Each year, especially during the summer around the 4th of July, thousands of people are treated in emergency rooms for firework related injuries. While some are minor, many of these injuries are and could have been serious. In 2013, there were eight deaths and an estimated 11,400 consumers who sustained injuries related to fireworks. This is an increase from 8,700 injuries in 2012 according to the Consumer Product Safety Commission.
Last year, children under the age of 5 experienced a higher injury rate than any other age group. Are sparklers safe?
In 2013, sparklers and rockets accounted for more than 40 percent of all the estimated injuries.

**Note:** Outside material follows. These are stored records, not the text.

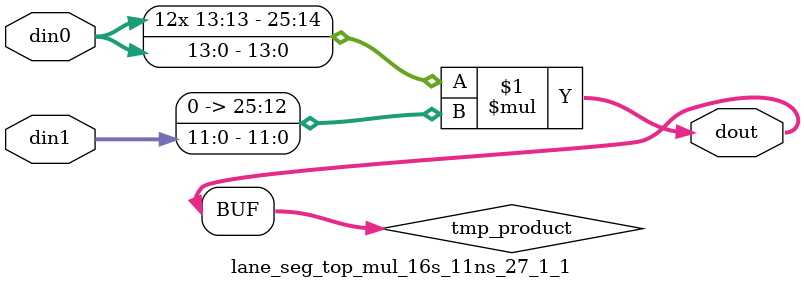
<source format=v>

`timescale 1 ns / 1 ps

  module lane_seg_top_mul_16s_11ns_27_1_1(din0, din1, dout);
parameter ID = 1;
parameter NUM_STAGE = 0;
parameter din0_WIDTH = 14;
parameter din1_WIDTH = 12;
parameter dout_WIDTH = 26;

input [din0_WIDTH - 1 : 0] din0; 
input [din1_WIDTH - 1 : 0] din1; 
output [dout_WIDTH - 1 : 0] dout;

wire signed [dout_WIDTH - 1 : 0] tmp_product;












assign tmp_product = $signed(din0) * $signed({1'b0, din1});









assign dout = tmp_product;







endmodule

</source>
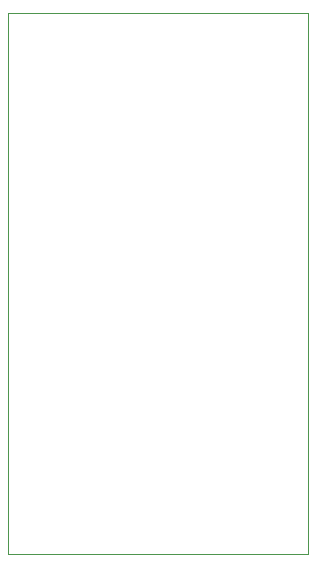
<source format=gbr>
%TF.GenerationSoftware,KiCad,Pcbnew,9.0.2*%
%TF.CreationDate,2025-10-16T21:48:54+11:00*%
%TF.ProjectId,esp32-c3-bare-bones,65737033-322d-4633-932d-626172652d62,0*%
%TF.SameCoordinates,Original*%
%TF.FileFunction,Profile,NP*%
%FSLAX46Y46*%
G04 Gerber Fmt 4.6, Leading zero omitted, Abs format (unit mm)*
G04 Created by KiCad (PCBNEW 9.0.2) date 2025-10-16 21:48:54*
%MOMM*%
%LPD*%
G01*
G04 APERTURE LIST*
%TA.AperFunction,Profile*%
%ADD10C,0.050000*%
%TD*%
G04 APERTURE END LIST*
D10*
X139000000Y-79300000D02*
X164400000Y-79300000D01*
X164400000Y-125100000D01*
X139000000Y-125100000D01*
X139000000Y-79300000D01*
M02*

</source>
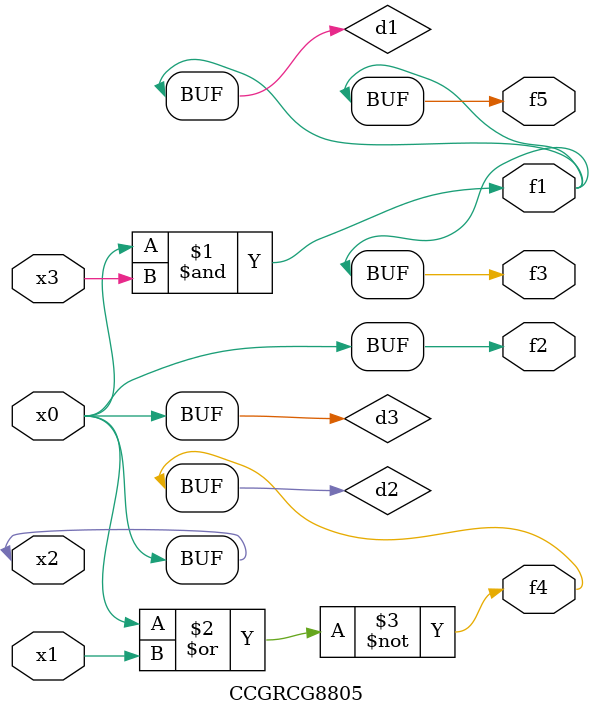
<source format=v>
module CCGRCG8805(
	input x0, x1, x2, x3,
	output f1, f2, f3, f4, f5
);

	wire d1, d2, d3;

	and (d1, x2, x3);
	nor (d2, x0, x1);
	buf (d3, x0, x2);
	assign f1 = d1;
	assign f2 = d3;
	assign f3 = d1;
	assign f4 = d2;
	assign f5 = d1;
endmodule

</source>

All fireworks are dangerous—even sparklers—Sparklers burn at very high temperatures (up to 2,000 degrees Fahrenheit). Sparks can set clothes on fire and easily cause permanent eye damage.
Because the risk of injuries when using fireworks is so high, the American Academy of Pediatrics (AAP) supports a nationwide ban on the private use of any and all fireworks. Instead, families should attend public fireworks displays, which are much less dangerous
Listed below are some helpful Firework Safety Tips from the CPSP to ensure that your family and friends have a safe and fun 4th of July weekend:
- Make sure the fireworks you want to buy are legal in your area.
- Never allow young children to play with or ignite fireworks, including sparklers. Parents may not realize that young children suffer injuries from sparklers.
- Always have an adult close by to supervise fireworks activities if older children are allowed to handle devices.
- Avoid buying fireworks that are packaged in brown paper, it is often a sign that the fireworks are for professional displays and could pose a danger to consumers.
- Never place any part of your body directly over a fireworks device when lighting the fuse. Back up to a safe distance immediately after lighting fireworks.
- Have a pair of clear safety glasses to wear for adults or older children when handling sparklers or other fireworks to prevent eye injuries.
- Keep a bucket of water or a garden hose handy in case of fire or other mishap.
- Never try to relight or handle malfunctioning fireworks. Soak them with water and throw them away.
- Never point or throw fireworks at another person.
- Light fireworks one at a time, then move away from them quickly.
- Never carry fireworks in a pocket or shoot them off in metal or glass containers.
- After fireworks complete their burning, douse the spent device with plenty of water from a bucket or hose before discarding the device to prevent a trash fire.